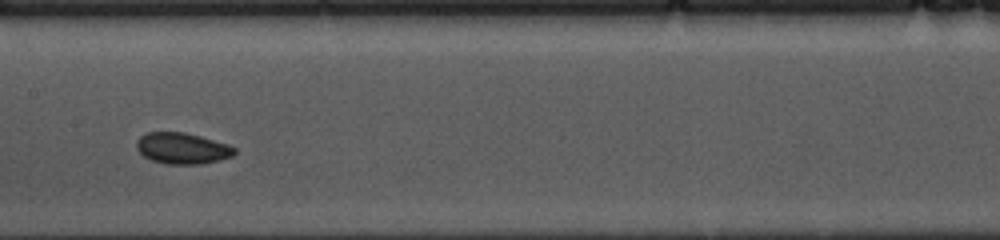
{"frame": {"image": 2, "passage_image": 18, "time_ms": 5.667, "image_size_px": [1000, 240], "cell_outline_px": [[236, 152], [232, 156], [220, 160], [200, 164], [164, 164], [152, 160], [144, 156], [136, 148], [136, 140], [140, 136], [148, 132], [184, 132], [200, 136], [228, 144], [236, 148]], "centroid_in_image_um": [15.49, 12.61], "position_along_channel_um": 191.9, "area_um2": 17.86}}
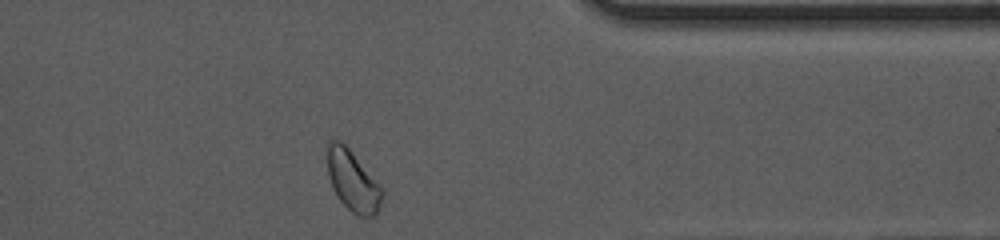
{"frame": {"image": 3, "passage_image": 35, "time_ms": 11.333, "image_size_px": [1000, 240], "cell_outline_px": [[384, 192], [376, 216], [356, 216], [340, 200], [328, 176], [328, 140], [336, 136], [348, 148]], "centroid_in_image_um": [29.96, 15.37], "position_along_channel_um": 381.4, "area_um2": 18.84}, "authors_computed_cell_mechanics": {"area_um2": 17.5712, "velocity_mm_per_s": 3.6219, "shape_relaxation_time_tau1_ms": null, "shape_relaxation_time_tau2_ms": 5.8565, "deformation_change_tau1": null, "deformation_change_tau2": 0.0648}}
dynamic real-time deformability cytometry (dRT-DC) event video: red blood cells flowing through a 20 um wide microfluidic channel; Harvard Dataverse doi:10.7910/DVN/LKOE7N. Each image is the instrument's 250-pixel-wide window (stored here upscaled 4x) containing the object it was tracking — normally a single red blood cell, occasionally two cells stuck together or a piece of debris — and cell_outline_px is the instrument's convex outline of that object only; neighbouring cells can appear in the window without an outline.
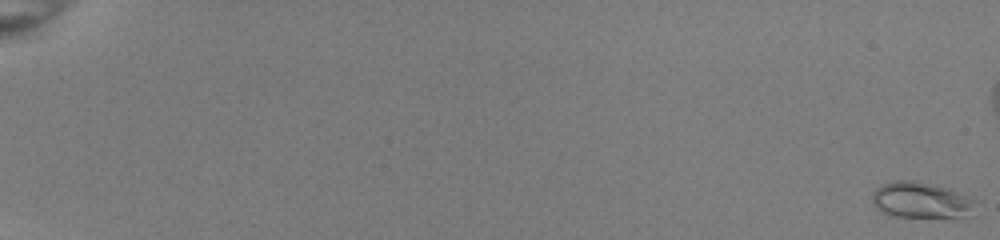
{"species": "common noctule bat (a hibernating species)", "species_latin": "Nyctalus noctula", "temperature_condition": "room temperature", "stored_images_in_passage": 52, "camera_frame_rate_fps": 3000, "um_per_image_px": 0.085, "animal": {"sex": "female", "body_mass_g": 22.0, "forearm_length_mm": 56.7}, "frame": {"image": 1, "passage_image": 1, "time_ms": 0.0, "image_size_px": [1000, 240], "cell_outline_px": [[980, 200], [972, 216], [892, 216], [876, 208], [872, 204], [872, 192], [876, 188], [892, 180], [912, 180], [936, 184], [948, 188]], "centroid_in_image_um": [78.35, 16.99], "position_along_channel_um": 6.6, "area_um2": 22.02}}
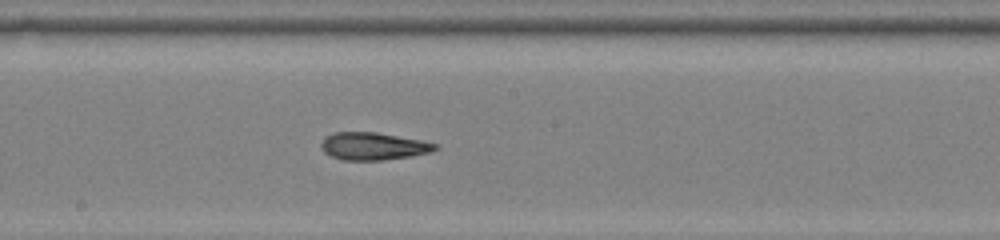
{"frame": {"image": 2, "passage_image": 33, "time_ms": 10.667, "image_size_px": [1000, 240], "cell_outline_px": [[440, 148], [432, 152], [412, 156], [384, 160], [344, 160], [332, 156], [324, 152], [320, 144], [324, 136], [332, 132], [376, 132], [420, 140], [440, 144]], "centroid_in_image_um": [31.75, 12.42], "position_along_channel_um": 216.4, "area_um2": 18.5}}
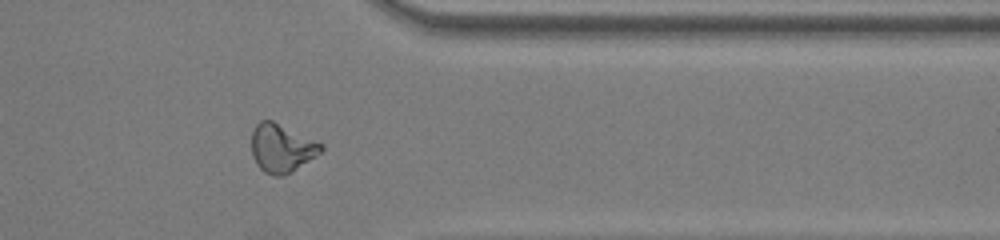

===

Written instruction: Nothing but the lines from the line containing "dynamic real-time deformability" through the last line of the material may be output, and they must be copied exactly, without pictures.

Task response:
dynamic real-time deformability cytometry (dRT-DC) event video: red blood cells flowing through a 20 um wide microfluidic channel; Harvard Dataverse doi:10.7910/DVN/LKOE7N. Each image is the instrument's 250-pixel-wide window (stored here upscaled 4x) containing the object it was tracking — normally a single red blood cell, occasionally two cells stuck together or a piece of debris — and cell_outline_px is the instrument's convex outline of that object only; neighbouring cells can appear in the window without an outline.
{"species": "common noctule bat (a hibernating species)", "species_latin": "Nyctalus noctula", "temperature_condition": "room temperature", "stored_images_in_passage": 52, "camera_frame_rate_fps": 3000, "um_per_image_px": 0.085, "animal": {"sex": "female", "body_mass_g": 22.0, "forearm_length_mm": 56.7}, "frame": {"image": 1, "passage_image": 1, "time_ms": 0.0, "image_size_px": [1000, 240], "cell_outline_px": [[980, 200], [972, 216], [892, 216], [876, 208], [872, 204], [872, 192], [876, 188], [892, 180], [912, 180], [936, 184], [948, 188]], "centroid_in_image_um": [78.35, 16.99], "position_along_channel_um": 6.6, "area_um2": 22.02}}
{"frame": {"image": 2, "passage_image": 33, "time_ms": 10.667, "image_size_px": [1000, 240], "cell_outline_px": [[440, 148], [432, 152], [412, 156], [384, 160], [344, 160], [332, 156], [324, 152], [320, 144], [324, 136], [332, 132], [376, 132], [420, 140], [440, 144]], "centroid_in_image_um": [31.75, 12.42], "position_along_channel_um": 216.4, "area_um2": 18.5}}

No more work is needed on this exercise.